Ein Aspekt, über den ich wirklich überhaupt nicht nachgedacht habe, ist, dass wir hier in Australien plötzlich Ausländer sind. Zwar haben wir unser Visum bis 30 November 2023 (Disclaimer an unsere Mamas: Solange bleiben wir natürlich nicht!), allerdings qualifiziert uns das nicht als “Australian citizens” oder “Permanent residents”.
Wenn ich ehrlich bin, ist mir das am Anfang auch gar nicht aufgefallen. Ob an der Supermarktkasse, beim Beratungsgespräch in der Bank oder beim Training im Fitnessstudio waren eigentlich eher alle interessiert, woher wir kommen und was wir hier machen und fanden das cool. Es wurde keinerlei Unterschied gemacht.
Da ich nun seit ein paar Wochen Bewerbungen schreibe, hat sich meine Sicht jedoch etwas geändert und so langsam wird mir klar: Ich bin hier Ausländerin. Bei vielen Stellenausschreibungen wird explizit direkt darauf hingewiesen, dass man sich gar nicht erst die Mühe machen muss, sich zu bewerben, wenn man nicht besagter Australian citizen (Australischer Staatsbürger) oder Permanent resident (Bürger mit dauerhaftem Aufenthaltsrecht) ist. Erst dachte ich, das betrifft hauptsächlich die Stellen, die in irgendeiner Form mit dem australischen Staat zu tun haben. Inzwischen habe ich allerdings merken müssen, dass auch “normale” Unternehmen einen Unterschied machen. So muss im Onlineportal zur Bewerbung fast immer der Visumstyp angegeben oder die Frage nach Australier ja/nein beantwortet werden. Gesagt, getan. Und zack ist man auch schon am Ende seiner Bewerbung angekommen, noch bevor man Lebenslauf oder Anschreiben hochladen konnte. Man wird direkt aussortiert.
Insgesamt keine ganz so einfache Situation. Ich war noch nie Ausländerin. Und für eine Stelle nicht in Betracht gezogen zu werden, schlichtweg deshalb, weil man Ausländer ist, ist hart. Das ist nicht etwas wie zu wenig Berufserfahrung, fehlende Programmierkenntnisse, oder nicht genug Fremdsprachen zu sprechen. Das wären alles Punkte, an denen man arbeiten und worauf man aktiv Einfluss nehmen kann. Nicht aber so bei meiner Nationalität. Ich bin ehrlich: das frustriert mich und fühlt sich unfair an. Schließlich hat meine Leistung bzw. mein Können nichts damit zu tun, ob ich nun Deutsche bin oder nicht.

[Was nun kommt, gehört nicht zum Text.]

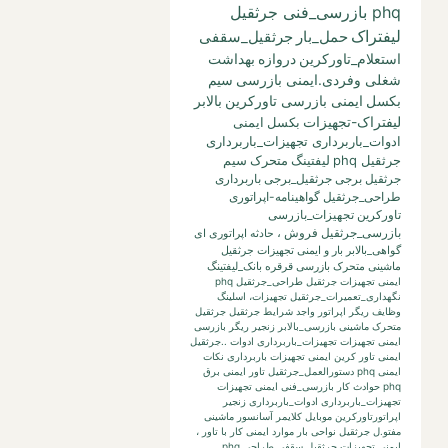
phq بازرسی_فنی جرثقیل
لیفتراک
حمل_بار
جرثقیل_سقفی
استعلام_تاورکرین
دروازه
بهداشت
شغلی وفردی.ایمنی بازرسی
سیم
بکسل
ایمنی بازرسی تاورکرین
بالابر
لیفتراک-تجهیزات
بکسل
ایمنی
ادوات_باربرداری تجهیزات_باربرداری
جرثقیل phq
لیفتینگ
متحرک
سیم
جرثقیل برجی
جرثقیل_برجی
باربرداری
طراحی_جرثقیل
گواهینامه-اپراتوری
تاورکرین
تجهیزات_بازرسی
بازرسی_جرثقیل
فروش
،
حادثه
اپراتوری
ای
گواهی_بالابر
بار
و
ایمنی تجهیزات جرثقیل
ماشینی متحرک بازرسی قرقره
بانک_لیفتینگ
ایمنی تجهیزات جرثقیل طراحی_جرثقیل phq
نگهداری_تعمیرات_جرثقیل
تجهیزات،
اسلینگ
وظایف ریگر
اپراتور واجد شرایط جرثقیل
جرثقیل
متحرک ماشینی
بازرسی_بالابر
زنجیر
ریگر
بازرسی
ایمنی تجهیزات تجهیزات_باربرداری ادوات ..جرثقیل
ایمنی تاور کرین
ایمنی تجهیزات باربرداری نکات
ایمنی phq
دستورالعمل_جرثقیل
تاور
ایمنی برق
phq حوادث کار بازرسی_فنی
ایمنی تجهیزات
تجهیزات_باربرداری ادوات_باربرداری زنجیر
اپراتورتاورکرین
موبایل
کلایمر
آسانسور
ماشینی
مفتو.ل جرثقیل
نواحی بار
موارد ایمنی کار با تاور
،
ایمنی تجهیزات جرثقیل سقفی طراحی phq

Ich bin überzeugt davon, dass sich früher oder später eine gute Stelle für mich finden wird (es sind auch nicht alle Unternehmen so). Bis dahin versuche ich diese Erfahrung als Lehre zu nehmen und zu verinnerlichen, wie es sich anfühlt, wenn man aufgrund seiner Nationalität aussortiert wird. Denn ich habe eigentlich nie darüber nachgedacht, wie es sein muss, wenn man auf der anderen Seite steht und irgendwo hilflos ist, weil man eben keinen Einfluss auf die Situation ausüben kann. Und wenn wir ehrlich sind, ist es vollkommen egal, ob jemand deutsch, australisch oder eine der vielen anderen Nationalitäten ist. Wer gut ist, ist gut. Und das sollte im Vordergrund stehen.